Well, coming to Penn you realize that the school offers two top tier law and business schools. When I was admitted to Penn Law, it sort of sealed the deal for me. I knew coming into Penn Law that I definitely wanted to make the JD/MBA the degree that I was going to pursue while here.
I think one area where they fed into each other really well was particularly with mergers and acquisitions. I had taken a mergers and acquisitions class here and a corporations class here (at the Law School) and when you go to Wharton you understand what the bankers were doing behind the cases that you are reading. Particularly in a finance class, a banking class, you understand the other side of the puzzle.
In terms of the cross disciplinary aspect of it you kind of get the overall picture of what each player is bringing to the table and how each person views the transaction.
I think one of the great benefits of doing the JD/MBA program, I did the 4-year program, is you get essentially three summers. My first two summers I worked at law firms and last summer I worked at an investment bank. I was able to gauge both professions to understand what goes into banking and what goes into law. The holistic approach to understanding your profession and your professional goals is something that you can’t underestimate when you are doing the joint degree program.

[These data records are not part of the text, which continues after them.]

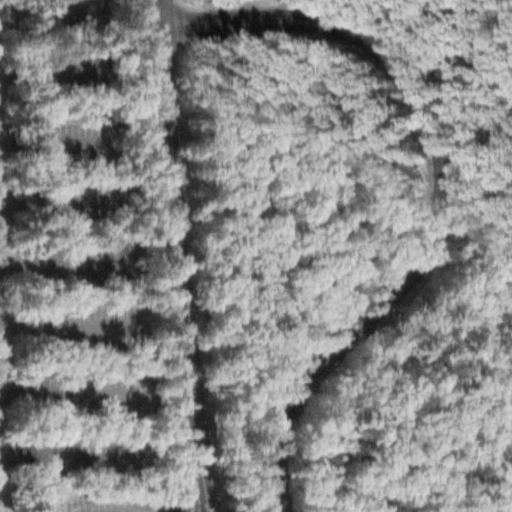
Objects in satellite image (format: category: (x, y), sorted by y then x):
road: (35, 16)
parking lot: (55, 18)
road: (45, 77)
parking lot: (64, 81)
parking lot: (70, 137)
road: (46, 139)
road: (438, 182)
parking lot: (82, 201)
road: (54, 202)
park: (350, 248)
road: (172, 256)
road: (54, 259)
parking lot: (84, 263)
road: (57, 323)
parking lot: (78, 324)
road: (69, 392)
parking lot: (96, 396)
road: (66, 456)
parking lot: (102, 456)
parking lot: (109, 505)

I know that people say that Penn Law is very collegial, but one of the things I valued most was the size of this law school. It wasn’t too large, so you didn’t get lost in the crowd. And you also felt as though you were part of a community. If you came to study, if you’re sitting at the Clock or sitting at the Goat, you do feel like you are part of a community, you don’t feel outside. I know there are kids that come from all over the country or far from home and there is definitely a community feel to the law school and it’s something I certainly will miss moving forward. It’s something special here about Penn Law and I think the more time you spend here, the more you grow to appreciate that.